[Exercise tasks]
**1.** Decide whether each statement agrees with the methods excerpt: (a) total polyphenol content was measured at 765 nm; (b) uronic acid content was calibrated against glucose; (c) DPPH results were expressed as mg of Trolox equivalents per litre. For each, answer yes or no and quote the deciding words of the excerpt.
**2.** Please reproduce the stretch of the methods excerpt from "Total polyphenol content" through "were given in g of glucose equivalents per litre (gGE L−1).", word for word.

[Extract]
※
Total polyphenol content (TPC) was determined using a calibration (R2 = 0.99) with phloroglucinol as standard following the method proposed by Singleton and Rossi (1965) based on the Folin-Ciocalteu reagent reaction with hydroxyl groups, measured spectrophotometrically at 765 nm. The TPC values were given as g of phloroglucinol equivalents per litre (gPE L−1).

Carbohydrates, in the presence of acids and heat, were transformed into furans that react with phenol giving orange solutions that could be analysed spectrophotometrically at 485 nm (Dubois et al. 1956). The total carbohydrate content (CHOs) was evaluated using a calibration with glucose as reference (R2 = 0.99). CHOs results were given in g of glucose equivalents per litre (gGE L−1).

Uronic acid content (UA) determination was spectrophotometrically at 520 nm (Blumenkrantz and Asboe-Hansen 1973) using a calibration with glucose as reference (R2 = 0.99), and the values are given in g of glucose equivalents per litre (gGE L−1).

DPPH, FRAP and ABTS methods were used to determine the antioxidant activity of extracts. DPPH scavenging activity measures were performed following Brand-Williams et al. (1995). Measurements were taken after a resting time of 30 min in complete darkness at room temperature (19 ± 1 °C) from a DPPH solution of 60 µM. The scavenging activity of samples was determined measuring absorbance at 515 nm and was expressed as DPPH decay percentage (%).

ABTS method was carried out following Re et al. (1999). Extracts-ABTS blends were incubated in darkness for 30 min at room temperature, and absorbance was measured at 734 nm. Data were evaluated using a calibration with Trolox reagent as reference (R2 > 0.99) and expressed as mg of Trolox equivalents per litre (mgTE L−1).

The iron cation reduction capacity (FRAP) of the extracts was performed according to Benzie and Strain (1996). The blends seaweed extracts-FRAP were incubated in darkness for 30 min at room temperature, and absorbance was measured at 593 nm and evaluated using a calibration with Trolox as reference (R2 > 0.99) and expressed as mg of Trolox equivalents per litre (mgTE L−1).

Statistical analysis

Statistical analysis was carried out using IBM SPSS statistics 24 (SPSS Inc., USA) software. A one-way analysis of variance (ANOVA) was assessed based on confidence interval of 95% (p < 0.05) using a Duncan test. The experimental results of Box-Behnken extracts were treated and plotted on MATLAB R2019b software (MathWorks Inc., USA). All experimental results are expressed as mean ± standard deviation of triplicate experiments (n = 3).
※
[Provided material]

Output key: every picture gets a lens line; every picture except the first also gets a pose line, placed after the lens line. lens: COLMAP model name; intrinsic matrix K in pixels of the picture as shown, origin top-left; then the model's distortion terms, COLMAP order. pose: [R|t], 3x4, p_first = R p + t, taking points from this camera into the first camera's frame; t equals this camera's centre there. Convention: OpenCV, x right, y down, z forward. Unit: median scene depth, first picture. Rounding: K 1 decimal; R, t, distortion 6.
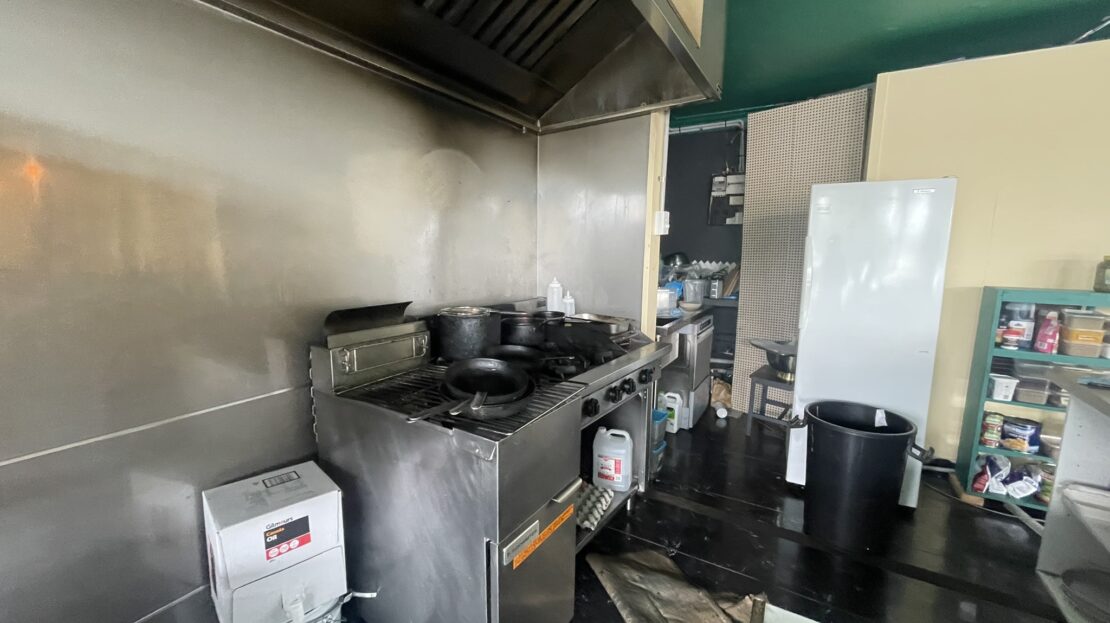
lens RADIAL K [[448.5, 0, 557.4], [0, 448.5, 324.9], [0, 0, 1]] dist [-0.000137, 0.000086]
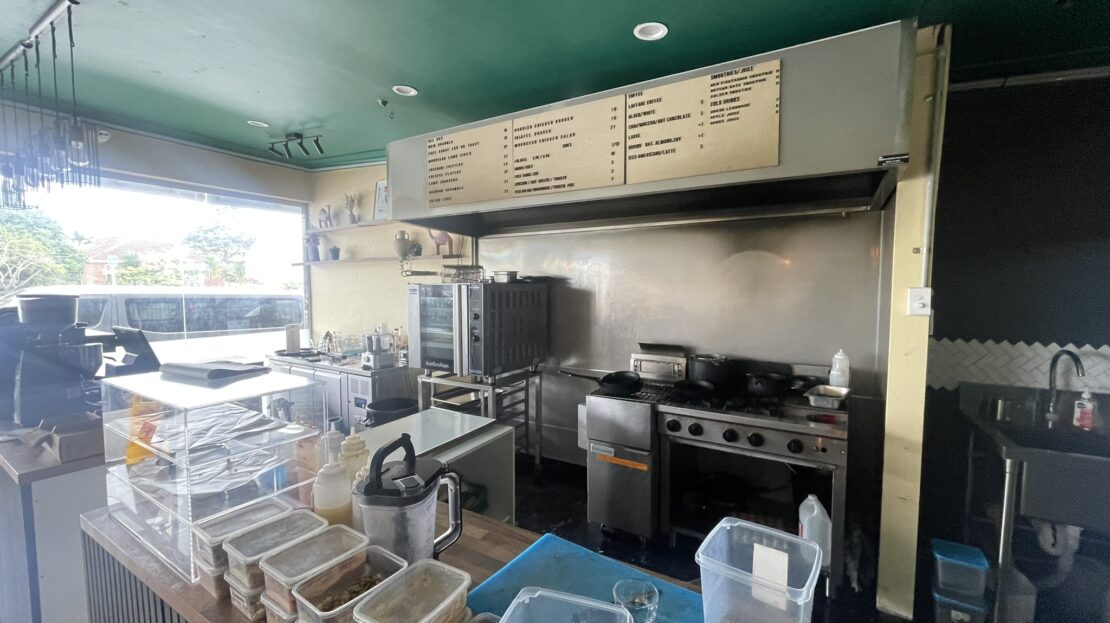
lens RADIAL K [[455.0, 0, 555.0], [0, 455.0, 311.5], [0, 0, 1]] dist [-0.000222, -0.000030]
pose [[-0.009191, 0.053238, -0.998540, 2.029860], [-0.148233, 0.987476, 0.054013, -0.291243], [0.988910, 0.148513, -0.001184, 0.647847]]
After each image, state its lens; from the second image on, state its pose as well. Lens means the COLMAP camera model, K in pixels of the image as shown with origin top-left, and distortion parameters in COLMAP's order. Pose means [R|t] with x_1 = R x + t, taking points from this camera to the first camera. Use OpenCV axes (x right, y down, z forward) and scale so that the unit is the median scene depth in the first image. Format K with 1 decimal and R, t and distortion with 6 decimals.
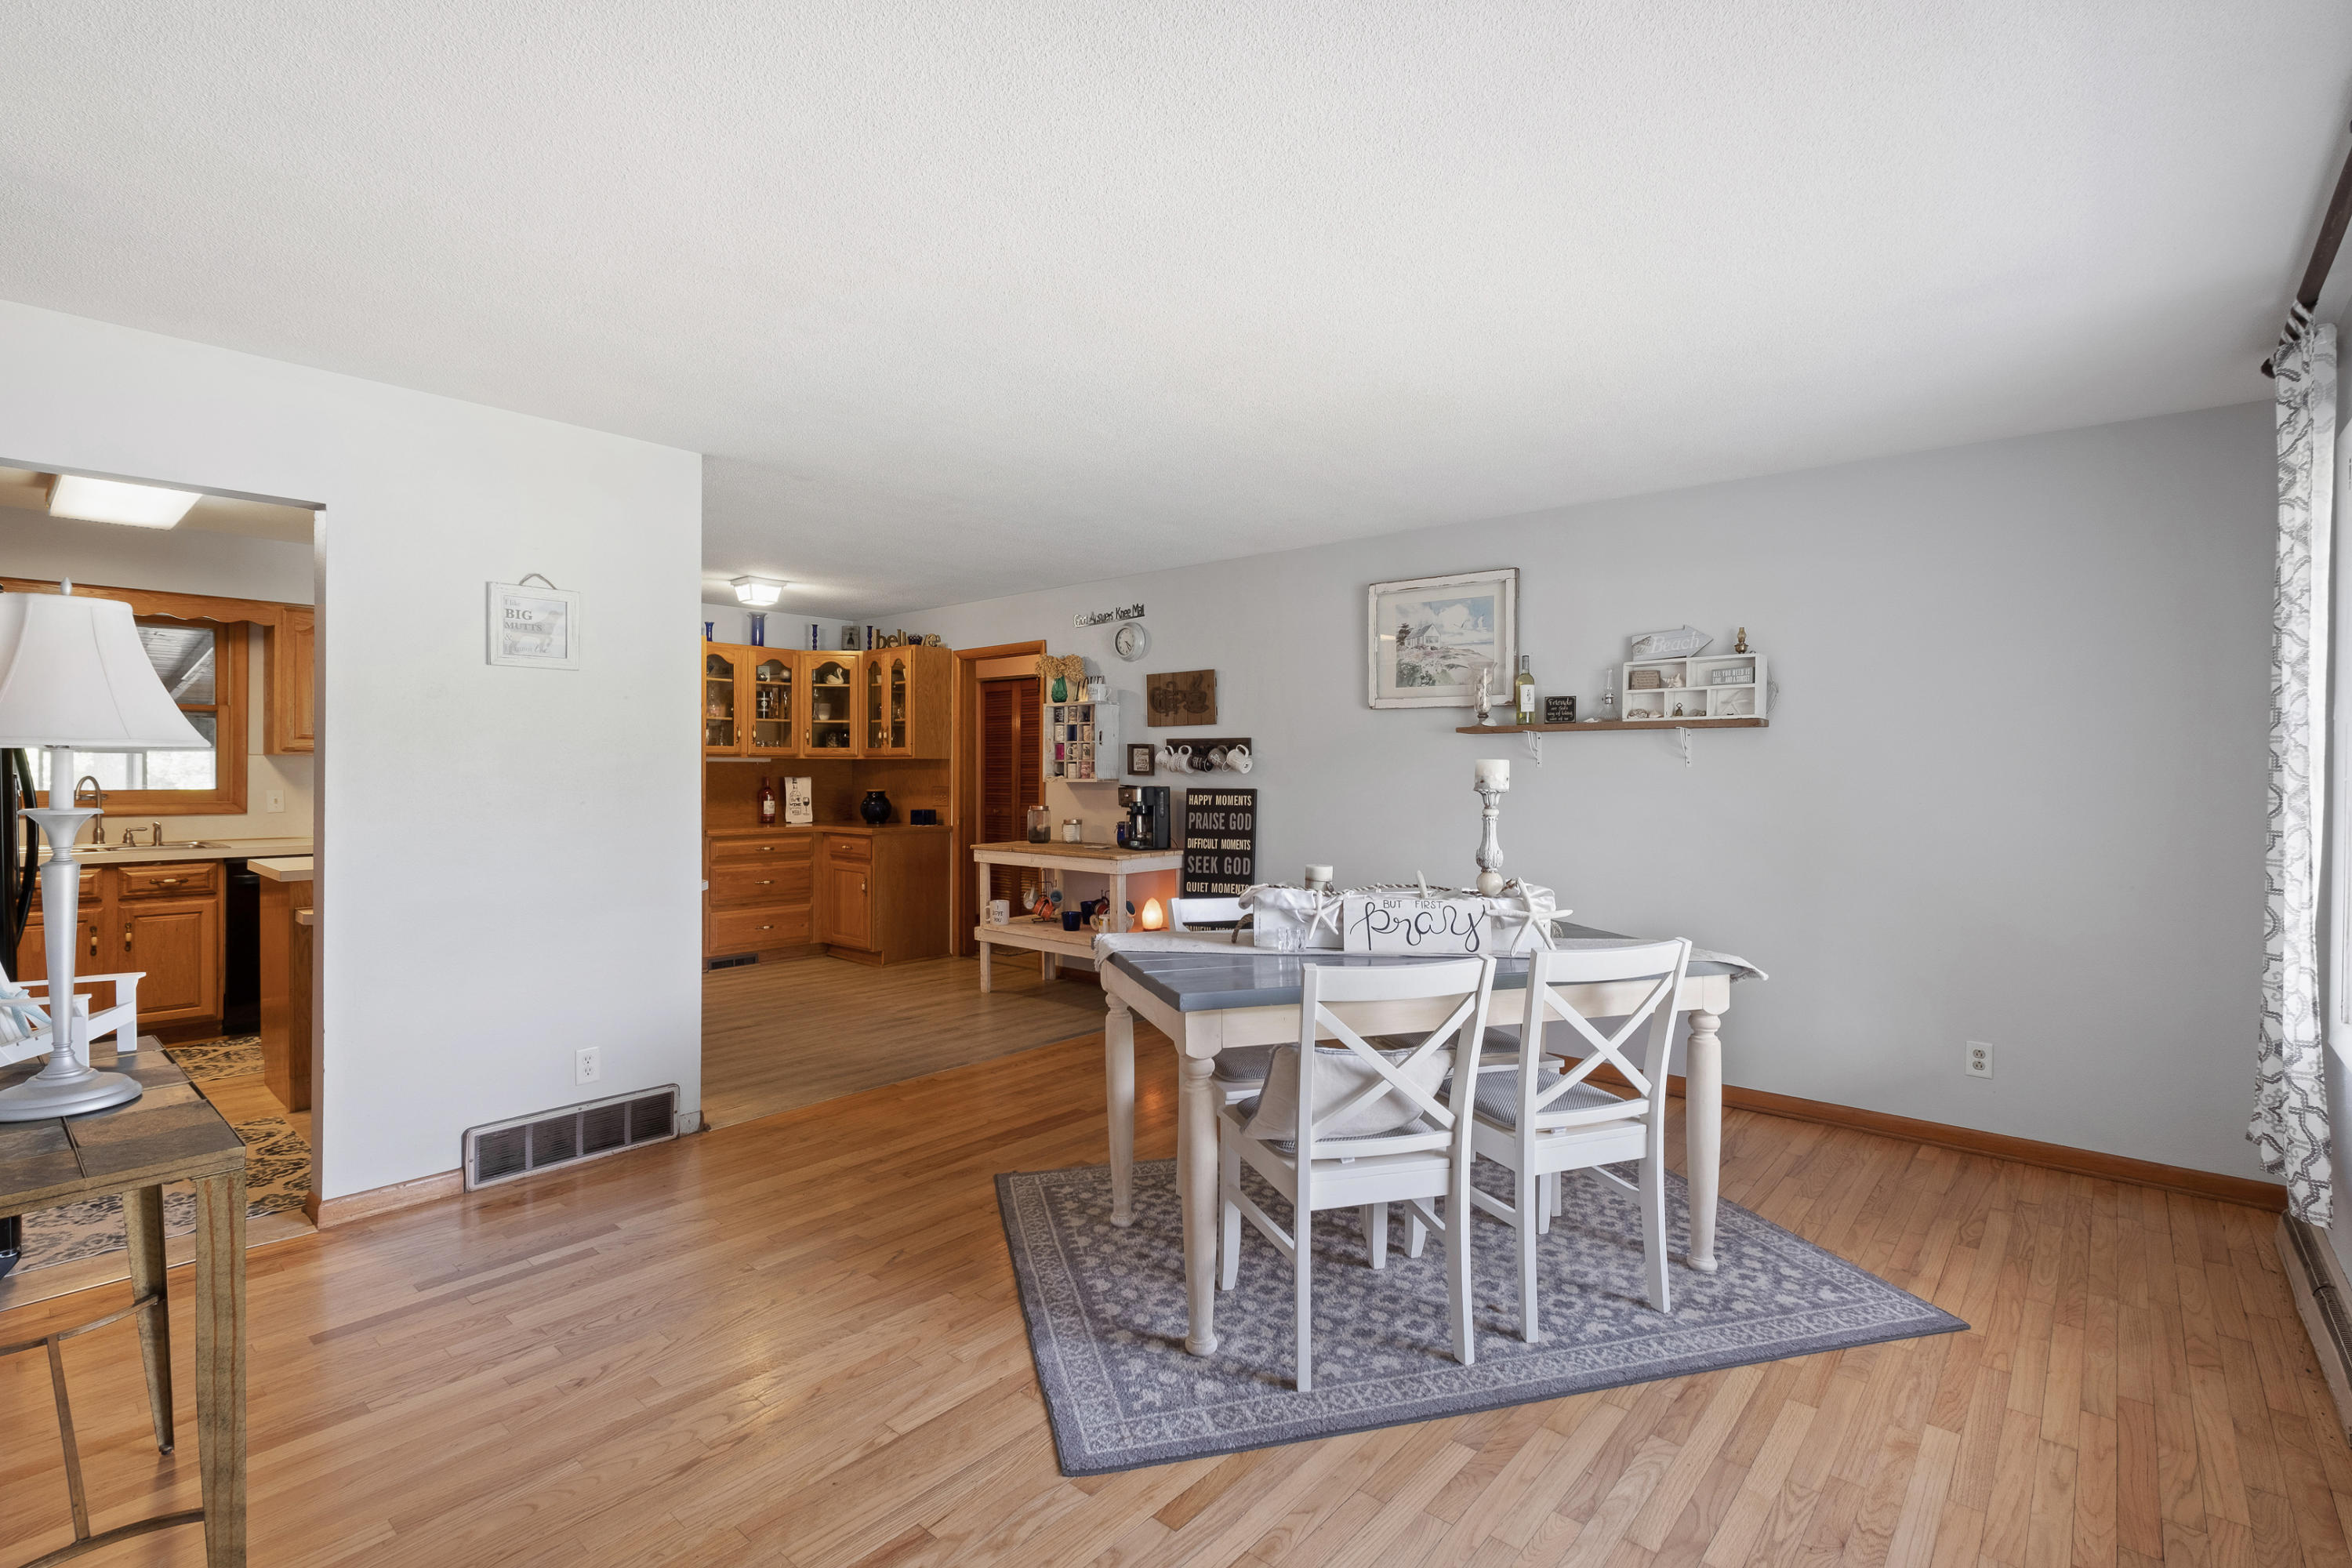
※
[Replies]
**1.**
(a) Yes: "measured spectrophotometrically at 765 nm"
(b) Yes: "using a calibration with glucose as reference (R2 = 0.99)"
(c) No: "was expressed as DPPH decay percentage (%)"

**2.**
Total polyphenol content (TPC) was determined using a calibration (R2 = 0.99) with phloroglucinol as standard following the method proposed by Singleton and Rossi (1965) based on the Folin-Ciocalteu reagent reaction with hydroxyl groups, measured spectrophotometrically at 765 nm. The TPC values were given as g of phloroglucinol equivalents per litre (gPE L−1).

Carbohydrates, in the presence of acids and heat, were transformed into furans that react with phenol giving orange solutions that could be analysed spectrophotometrically at 485 nm (Dubois et al. 1956). The total carbohydrate content (CHOs) was evaluated using a calibration with glucose as reference (R2 = 0.99). CHOs results were given in g of glucose equivalents per litre (gGE L−1).